Brief: In the records below, pick out all lines containing the word "achat".

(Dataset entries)
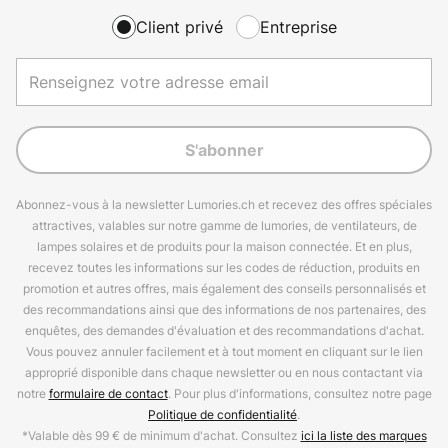
Client privé
Entreprise
S'abonner
Abonnez-vous à la newsletter Lumories.ch et recevez des offres spéciales
attractives, valables sur notre gamme de lumories, de ventilateurs, de
lampes solaires et de produits pour la maison connectée. Et en plus,
recevez toutes les informations sur les codes de réduction, produits en
promotion et autres offres, mais également des conseils personnalisés et
des recommandations ainsi que des informations de nos partenaires, des
enquêtes, des demandes d'évaluation et des recommandations d'achat.
Vous pouvez annuler facilement et à tout moment en cliquant sur le lien
approprié disponible dans chaque newsletter ou en nous contactant via
notre
formulaire de contact
. Pour plus d'informations, consultez notre page
Politique de confidentialité
.
*Valable dès 99 € de minimum d'achat. Consultez
ici la liste des marques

Task response:
enquêtes, des demandes d'évaluation et des recommandations d'achat.
*Valable dès 99 € de minimum d'achat. Consultez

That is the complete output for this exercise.